I still remember them - they were a mid blue wash with a rolled hem (I had been set on the rolled hem) and fitted me like a dream. The first day I wore them out in public, I took the car and went to the mall and had the incredibly disturbing experience of being followed by a group of guys shouting and hooting at me. But I didn’t give up.
I was lucky in that I didn’t have to use public transport back then, and so I wore them everywhere - to go to the pool, run errands, hang out with friends - everything I needed to do as an unemployed pothead who was going to go off to grad school few months later, I did in those shorts. Since then, I have bought at least a pair every summer, not to mention other kinds of short shorts - buttcheek-baring jersey cullottes, sequin knickershorts, velvet bloomers.
Today I wore out last summer’s mint pair, which, to my dismay, is way too large on me these days. I didn’t think much of it - I pulled them on and rushed out of the house and, steadily keeping my eyes to the ground, walked to the taxi rank. It was only after I got back to where I’m staying that I had a chance to gauge some public reactions.

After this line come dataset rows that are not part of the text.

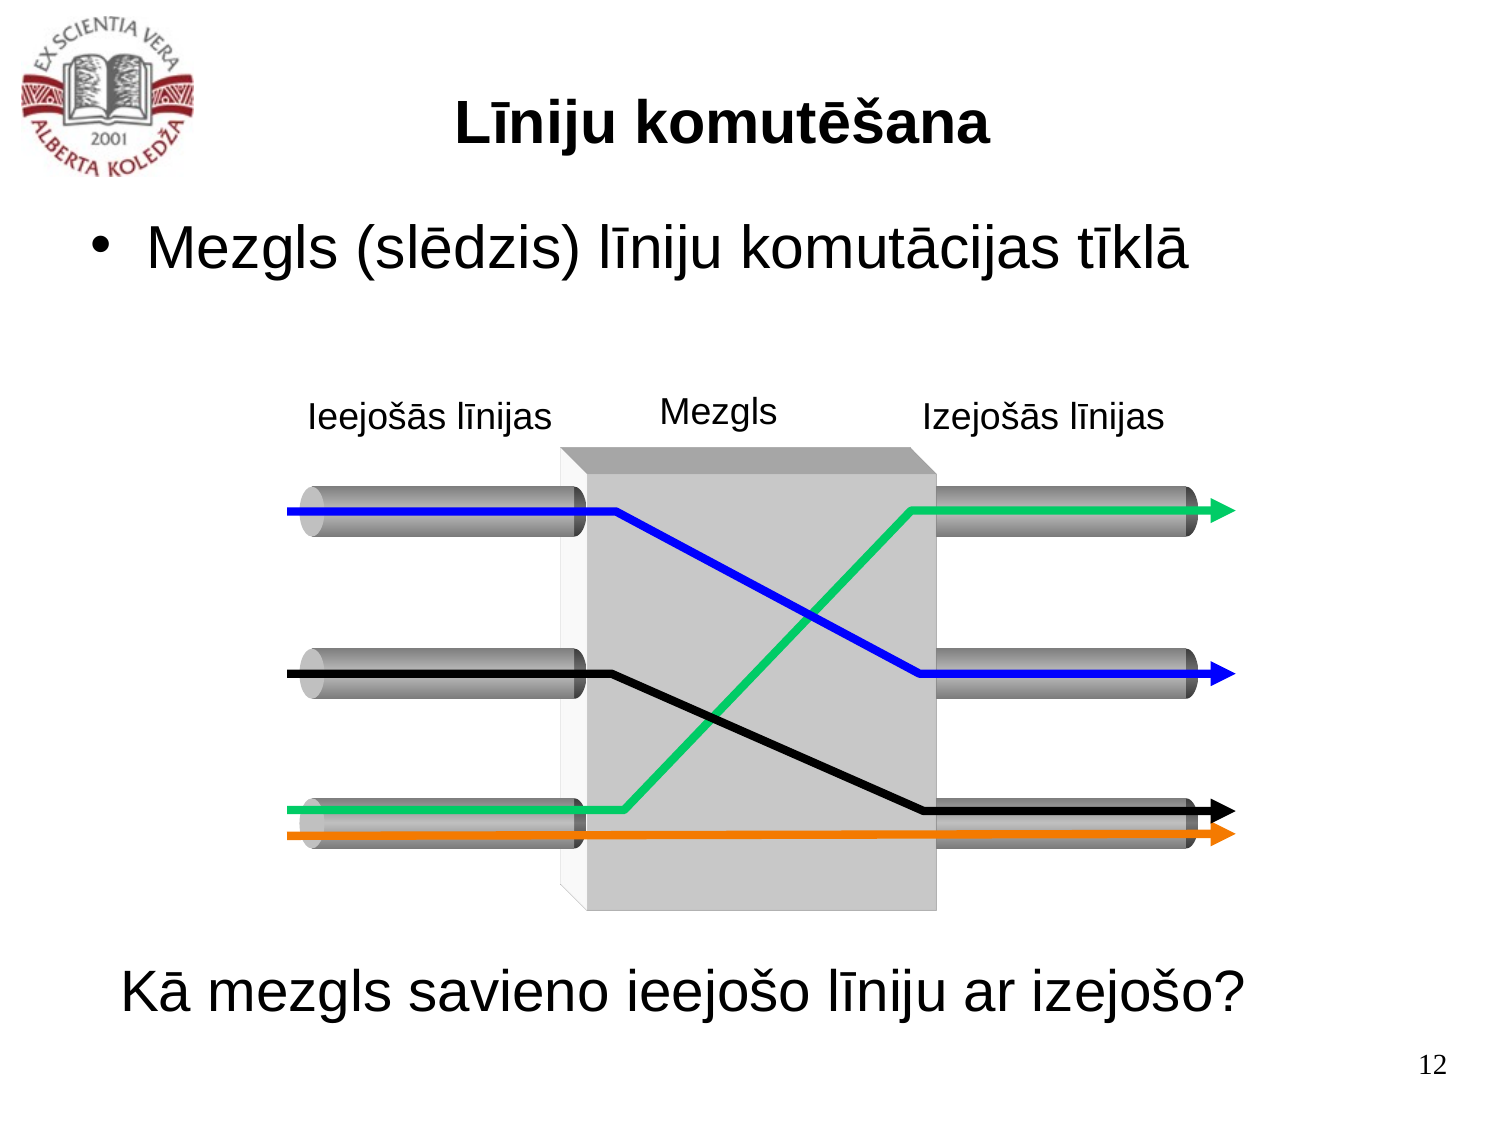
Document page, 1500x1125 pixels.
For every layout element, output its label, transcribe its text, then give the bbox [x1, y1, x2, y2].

text_box Izejošās līnijas [921, 391, 1166, 437]
list Mezgls (slēdzis) līniju komutācijas tīklā [74, 200, 1463, 296]
text_box [588, 678, 704, 805]
text_box <skaitlis> [1312, 1037, 1463, 1101]
text_box Kā mezgls savieno ieejošo līniju ar izejošo? [105, 945, 1395, 1031]
text_box [299, 516, 587, 537]
text_box [588, 839, 1196, 910]
text_box [819, 515, 1199, 669]
text_box [588, 724, 1199, 831]
text_box [299, 486, 587, 507]
text_box [299, 648, 587, 669]
text_box [588, 516, 802, 712]
text_box [721, 622, 1199, 806]
text_box [302, 840, 584, 849]
text_box [303, 798, 583, 805]
picture [21, 16, 194, 177]
title Līniju komutēšana [50, 62, 1374, 175]
text_box [299, 678, 587, 699]
text_box Ieejošās līnijas [307, 391, 553, 437]
text_box Mezgls [734, 406, 744, 422]
text_box [588, 475, 1199, 609]
text_box Mezgls [659, 386, 779, 432]
text_box [299, 815, 587, 831]
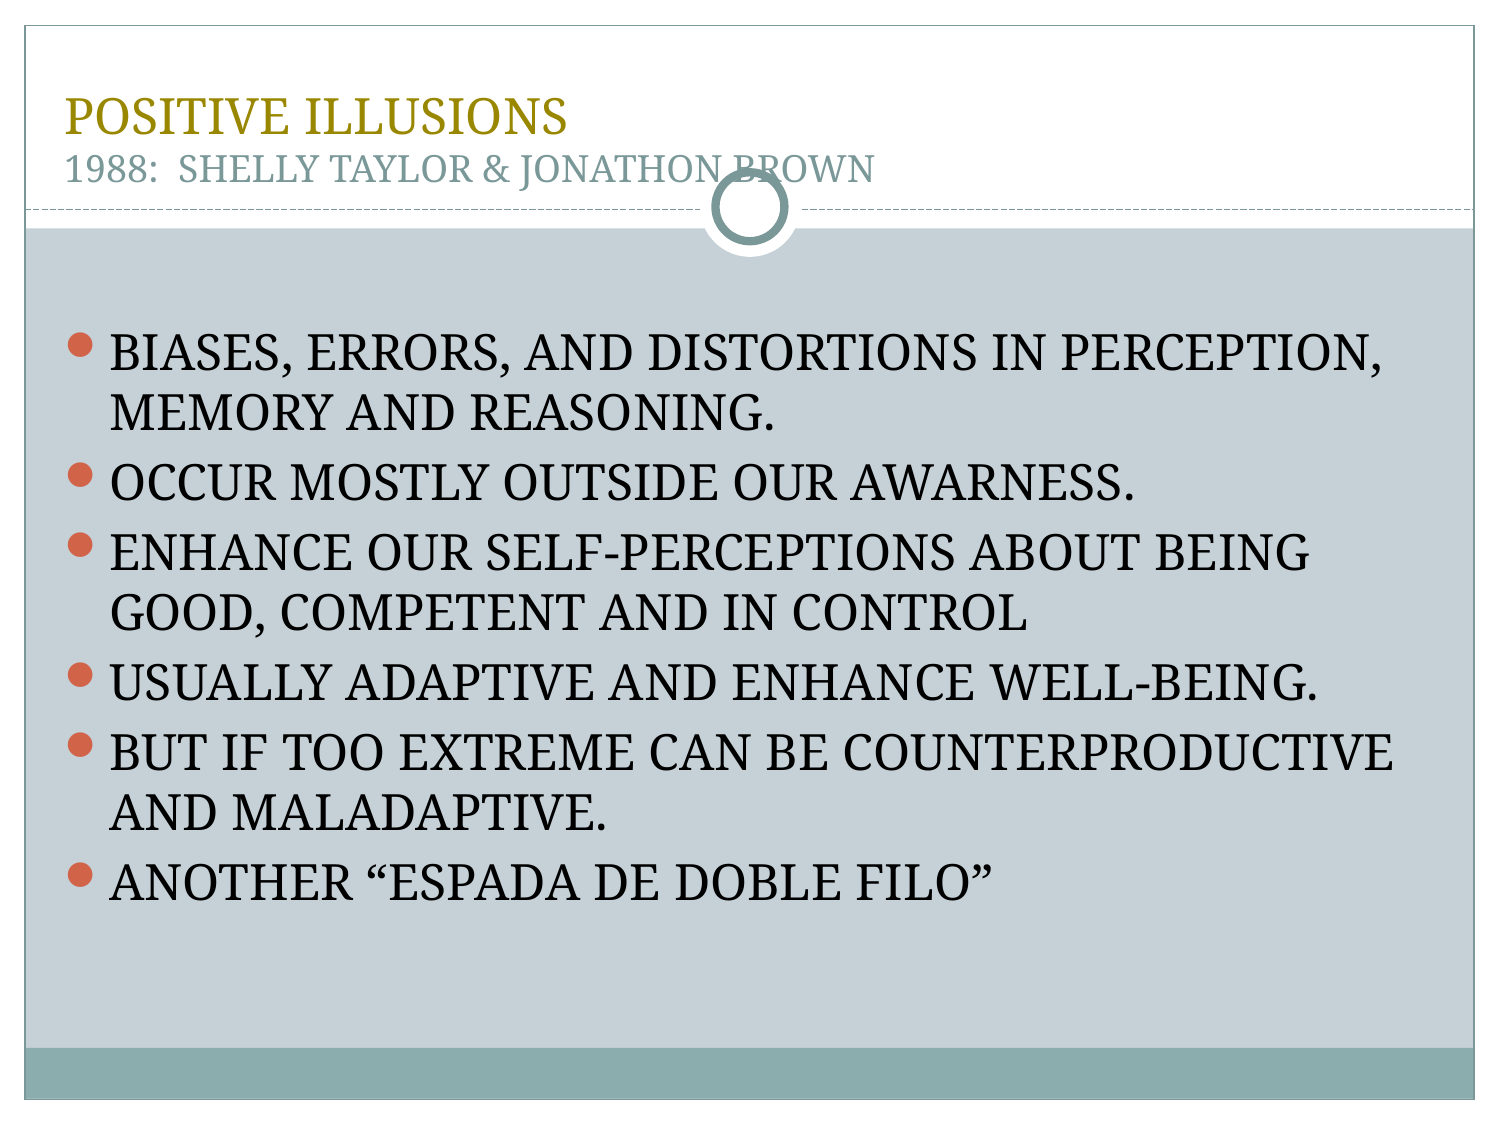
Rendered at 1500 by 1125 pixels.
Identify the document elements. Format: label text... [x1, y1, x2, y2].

list BIASES, ERRORS, AND DISTORTIONS IN PERCEPTION, MEMORY AND REASONING. OCCUR MOSTLY OUTSIDE OUR AWARNESS. ENHANCE OUR SELF-PERCEPTIONS ABOUT BEING GOOD, COMPETENT AND IN CONTROL USUALLY ADAPTIVE AND ENHANCE WELL-BEING. BUT IF TOO EXTREME CAN BE COUNTERPRODUCTIVE AND MALADAPTIVE. ANOTHER “ESPADA DE DOBLE FILO” [49, 250, 1445, 1034]
title POSITIVE ILLUSIONS 1988: SHELLY TAYLOR & JONATHON BROWN [49, 37, 1450, 198]
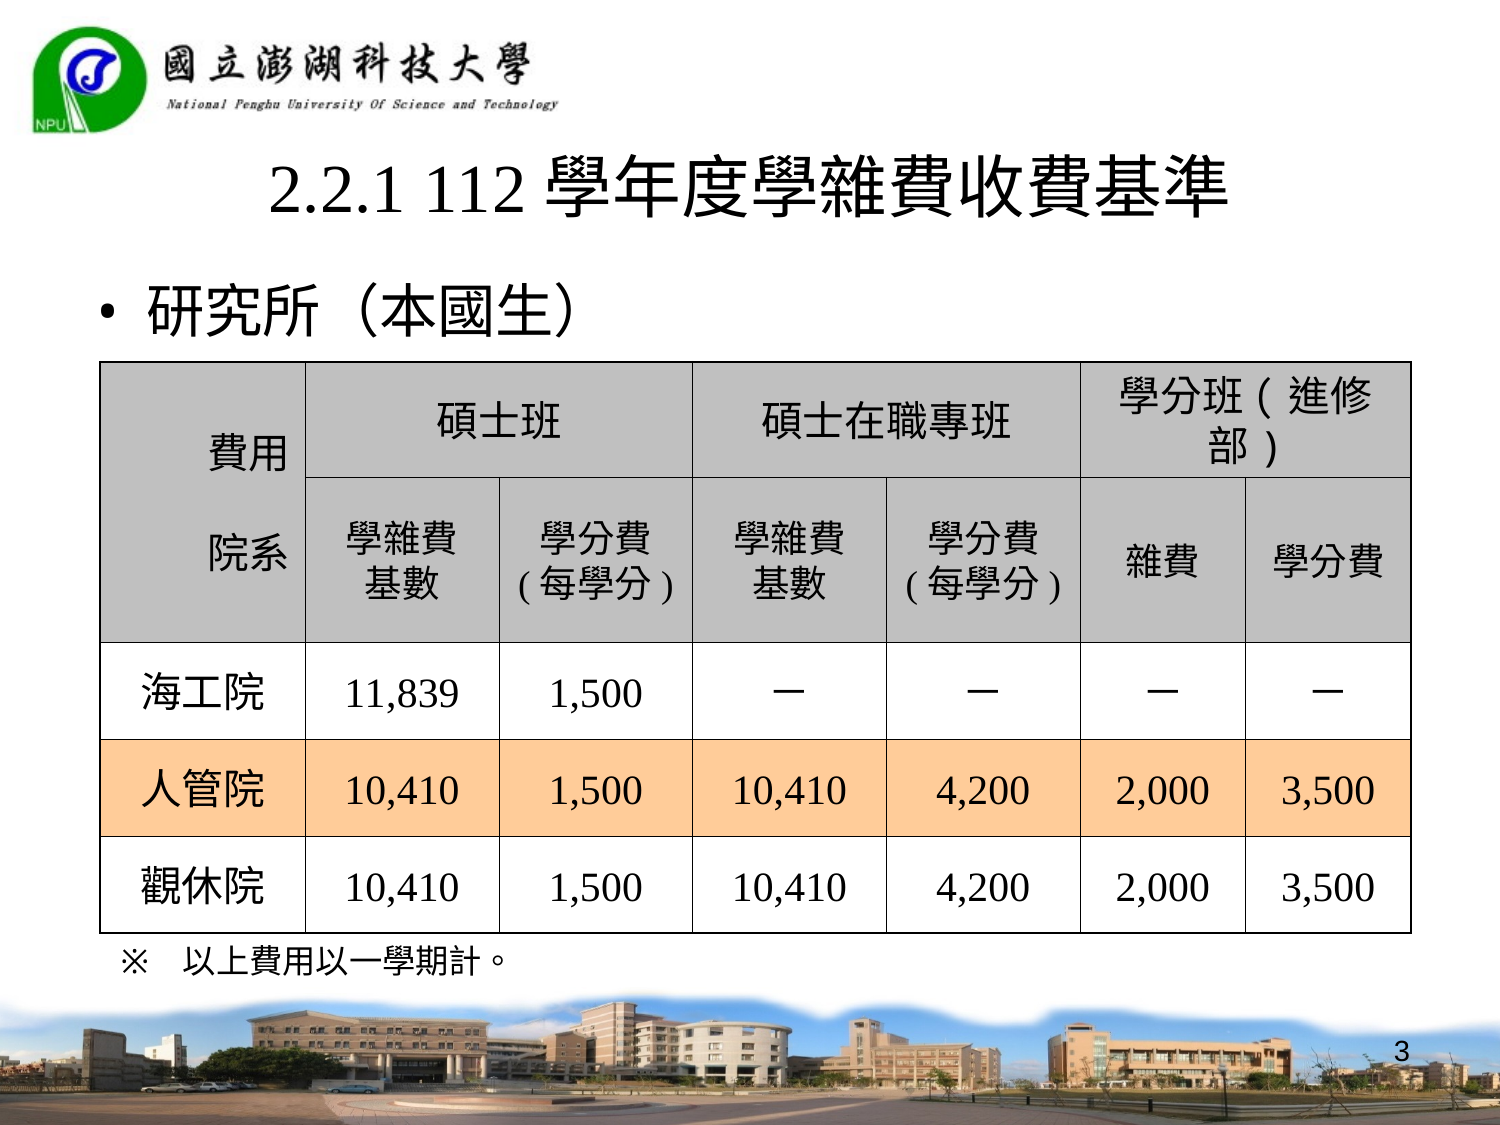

It was around 7.30pm and I was wandering around the neighbourhood, trying to find a shop where I could buy some cigarettes and get change for the cab. Men fixed their gazes firmly on my crotch, women walked past muttering under their breath, and I even caught the attention of an 8 year old boy who practically jumped aside to let me pass, as transfixed by my crotch as the grown men next to him.
Having lived in Kolkata all my life, I have become an expert at tuning out the world, because that is the only way you can survive here. Even so, the reactions were hard to miss.
It’s true that I won’t get on public transport wearing hotpants here, or walk around in a deserted place late at night. All through the cab ride back, I was paranoid, especially when the cabbie was driving through a completely deserted stretch of road. I am more than aware that rape is caused by rapists and not by women wearing hotpants; yet I can’t stop feeling paranoid if I go out in them at night, or even in anything else that is short.
The other day, I was wearing a mid-thigh mini and had just gotten out of the cab bang in front of my house. I was opening the gate when two guys walked past. One of them stopped and looked at me like he wanted to rape and disembowel me that very moment - and then suddenly started yelling “fuck you, fuck you” at the top of his voice, inching towards me all the time. It was broad daylight, I was technically inside my house, and yet, I was scared shitless. Thankfully the front door was open and I rushed in and closed it shut behind me.
Fat bodies are political bodies - that isn’t something we can just ignore. Standing out as a fatty, just being publicly visible as a fat person is a political act. When I wear my hotpants out, I get reactions ranging from lechy and creepy, to downright unnerving.
This doesn’t mean that I am going to stop, though. I firmly believe in being a visible fatty, because there need to be people like me in the civic space. I want to disturb the people I see around me everyday, I want to shock, horrify and disgust them. The space they inhabit is also mine and I am here to reclaim it by being as visible as I can.
So for all the women who have ever been told that they can’t wear hotpants at their size - well, just screw that! Anyone can wear anything they like at any point of time, that’s how fashion works. That’s the real fun of it - utterly rejecting and shattering preconceived notions about who should wear what. Fatty in booty shorts? Go right ahead! And shatter some shitty ideas in the process.